All we can hope to do is slow them down and make it more difficult for them.
 
Those look the business Carlos - and a good visual deterrant too.

How are they fixed at the bottom? I ask because of the thread that I pointed you to earlier. They made a right mess of the chaps bumper and had almost got his lights.

If you have managed a bolt fixing to steelwork at the bottom, then I think you have cracked it.
 
Hi Maaarrghk, I started with just the large plates at the bottom first stood up like a flag. These were bolted to the top of the steelwork under the plastic bumper as in an angle, the robbin tw*ts came back 6weeks later and bent the bumper to get the lights out, only got one but smashed it to pieces doing it. I then welded the 25mm bar to the top and shaped to fit under the bonnet as is seen in photo. The bottom part of the bars are still bolted through the steel part of the bumper under the plastic and the top is also bolted to the steelwork. Even if they have the time to unbolt the bracket from underneath then they still wont be able to pull the bars away due to the top connection and the fact the bolt is still through the hole. The nearside bkt has to be unbolted from through a hole in the plastic trim I hole sawed using a log extension bar due to the washer bottle, the o/s is just a matter of getting under with a ratchet. To change the bulbs it's just a matter of undoing the top bolts and loosening the bottom bolts enough to let the bracket swing forward at the top, the headlight then slips out of the top .I was thinking about making some more just out of 25mm bar so the cuts will be smaller and drawing a template for the holes to be cut, obviously will be a lot more of a finished look to it. What do you think? Reckon about £45 quid a pair.
 
if yu are going to do it - do them in stainless - slightly more expensive on materials, but looks better and is a bigger to cut through.
 
Sounds like a fair price to me Carlos.

Another option might be to sell drawings for a tenner or so.

Another advantage of your design is that they can't even get the lower trim panels out, something that my own solution does not yet cater for, as I have yet to make up alarm brackets.

MHM is right about using stainless, it is much tougher, but also a bugger to work with, both for cutting and drilling. It may be worth getting in touch with a local lazer cutting company to see how much they would charge to cut profiles for all components, including any holes and slots. That way all you have to do is bend them.

Lazer cutters usually need AutoCAD drawings to feed into their machines. I can knock those up if you wish.

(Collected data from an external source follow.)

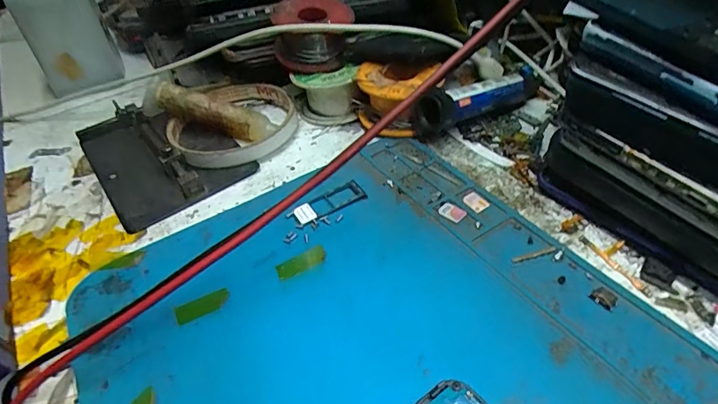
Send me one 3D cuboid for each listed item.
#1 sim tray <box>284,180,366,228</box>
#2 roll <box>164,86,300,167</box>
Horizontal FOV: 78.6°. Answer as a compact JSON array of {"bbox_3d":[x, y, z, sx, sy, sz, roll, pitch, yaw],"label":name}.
[{"bbox_3d":[-0.017,0.000,0.228,0.040,0.004,0.017,-26,46,-19],"label":"sim tray"},{"bbox_3d":[-0.081,-0.052,0.285,0.081,0.014,0.080,-4,43,4],"label":"roll"}]

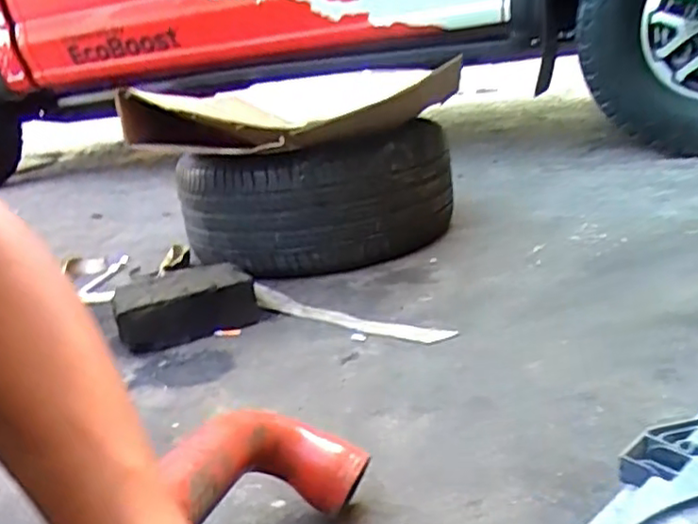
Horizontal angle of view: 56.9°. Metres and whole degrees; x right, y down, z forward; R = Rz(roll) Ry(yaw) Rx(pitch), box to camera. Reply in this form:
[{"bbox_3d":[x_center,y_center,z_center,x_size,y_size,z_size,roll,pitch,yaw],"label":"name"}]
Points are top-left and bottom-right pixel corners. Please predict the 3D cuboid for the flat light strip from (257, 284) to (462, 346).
[{"bbox_3d":[-0.028,0.094,1.192,0.481,0.014,0.052,10,25,44],"label":"flat light strip"}]

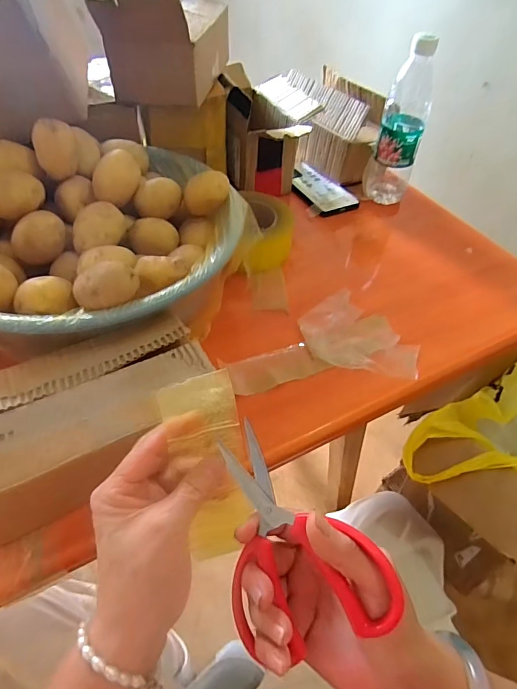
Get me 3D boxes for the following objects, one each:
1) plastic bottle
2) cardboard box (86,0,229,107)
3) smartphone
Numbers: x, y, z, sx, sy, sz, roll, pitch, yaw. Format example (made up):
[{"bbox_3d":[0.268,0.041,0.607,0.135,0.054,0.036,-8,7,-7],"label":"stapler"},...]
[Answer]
[{"bbox_3d":[0.215,-0.321,0.637,0.069,0.221,0.057,18,51,10],"label":"plastic bottle"},{"bbox_3d":[-0.111,-0.401,0.547,0.109,0.106,0.210,10,50,4],"label":"cardboard box"},{"bbox_3d":[0.095,-0.264,0.716,0.077,0.014,0.147,-25,57,-23],"label":"smartphone"}]

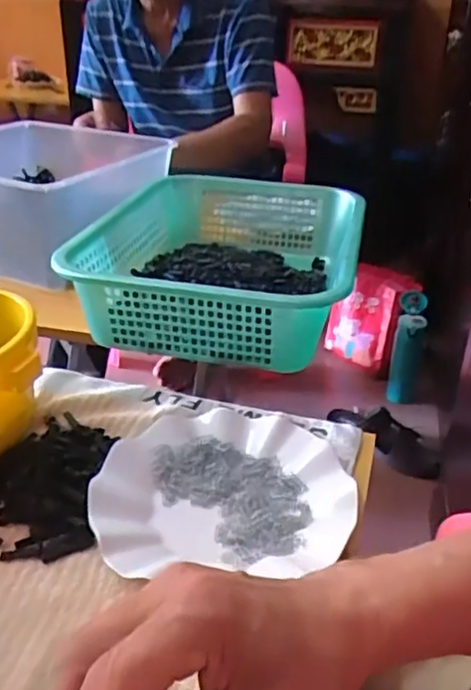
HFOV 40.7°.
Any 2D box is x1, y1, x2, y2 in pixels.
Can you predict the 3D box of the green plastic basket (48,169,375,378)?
[{"bbox_3d":[-0.005,-0.109,0.756,0.272,0.095,0.373,6,29,9],"label":"green plastic basket"}]

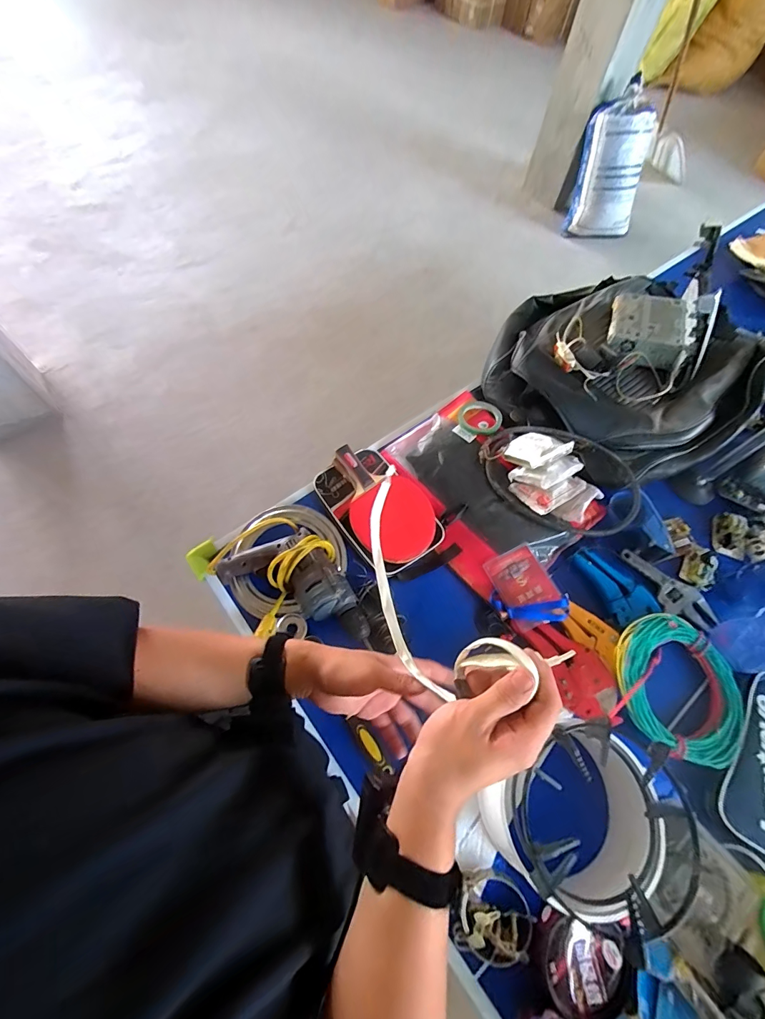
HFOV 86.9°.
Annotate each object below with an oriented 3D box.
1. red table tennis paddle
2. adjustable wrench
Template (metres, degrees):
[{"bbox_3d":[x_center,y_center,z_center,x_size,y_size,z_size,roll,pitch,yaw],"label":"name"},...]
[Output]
[{"bbox_3d":[0.003,-0.018,0.788,0.146,0.025,0.245,-24,82,-3],"label":"red table tennis paddle"},{"bbox_3d":[0.549,0.158,0.783,0.194,0.011,0.077,31,67,11],"label":"adjustable wrench"}]

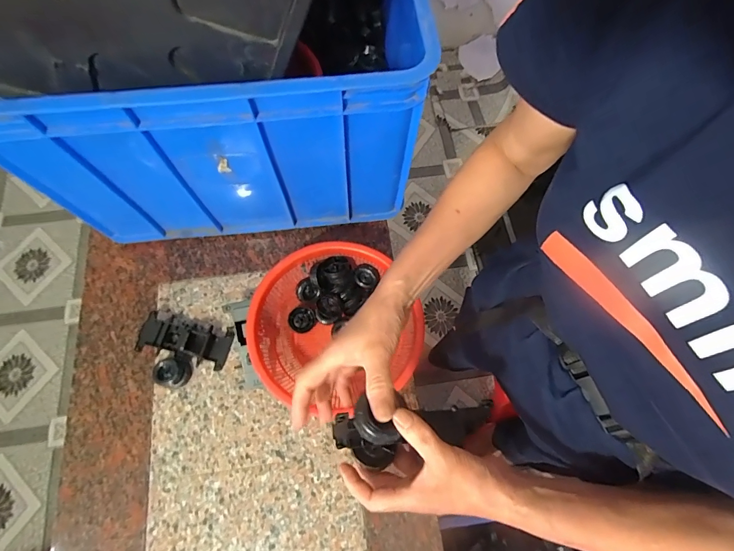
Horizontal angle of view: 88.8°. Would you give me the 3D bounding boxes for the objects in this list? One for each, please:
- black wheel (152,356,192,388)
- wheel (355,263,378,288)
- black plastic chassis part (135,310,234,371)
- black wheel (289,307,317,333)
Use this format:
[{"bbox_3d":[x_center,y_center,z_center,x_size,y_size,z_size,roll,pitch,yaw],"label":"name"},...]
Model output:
[{"bbox_3d":[-0.328,0.163,0.631,0.051,0.026,0.046,-16,72,-5],"label":"black wheel"},{"bbox_3d":[0.000,0.001,0.659,0.043,0.019,0.040,-7,113,17],"label":"wheel"},{"bbox_3d":[-0.315,0.110,0.646,0.147,0.037,0.068,11,72,3],"label":"black plastic chassis part"},{"bbox_3d":[-0.115,0.080,0.667,0.045,0.018,0.044,0,71,0],"label":"black wheel"}]

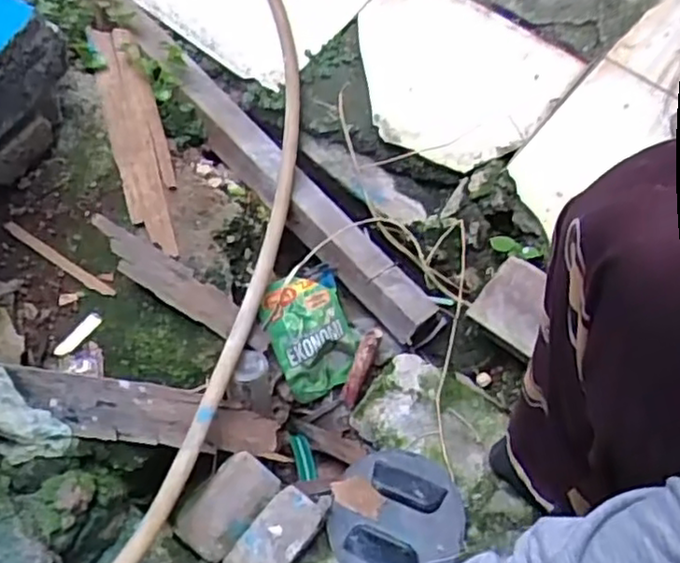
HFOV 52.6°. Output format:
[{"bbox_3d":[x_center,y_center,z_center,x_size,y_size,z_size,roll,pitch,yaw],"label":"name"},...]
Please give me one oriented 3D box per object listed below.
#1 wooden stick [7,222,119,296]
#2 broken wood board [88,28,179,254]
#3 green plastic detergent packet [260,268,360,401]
[{"bbox_3d":[-0.313,-0.026,0.760,0.150,0.013,0.013,30,68,12],"label":"wooden stick"},{"bbox_3d":[-0.243,-0.176,0.821,0.061,0.021,0.315,-16,66,-9],"label":"broken wood board"},{"bbox_3d":[-0.031,0.063,0.813,0.096,0.024,0.148,-25,108,-15],"label":"green plastic detergent packet"}]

Might I suggest that you start a new thread and include your pics. It would also be worthwhile to post on the D2 Boys Club site.
 
Cheers for the feedback guys. I've been in steel n sheetmetal for years now so have access to benders etc. I'll knock up another pair with instructions and templates and give them away free just as a trial tomake sure diy for customers is a viable option and to work out time, effort and price. I'll let you know when they're ready..
 
Carlos, you are an absolute Gent. I can see that it is not "King" Carlos for nothing.

If you do get round to posting sketches, I will be happy to produce AutoCAD drawings if you require. Just let me know.

I will crack on and knock up the alarm brackets for the trim panels that go with my own system, so that way folks can have the choice of your most excellent visible system, or my own discreet solution.
 
Carlos, you are an absolute Gent. I can see that it is not "King" Carlos for nothing.

If you do get round to posting sketches, I will be happy to produce AutoCAD drawings if you require. Just let me know.

I will crack on and knock up the alarm brackets for the trim panels that go with my own system, so that way folks can have the choice of your most excellent visible system, or my own discreet solution.
Did anything come of any of these guards? Steve.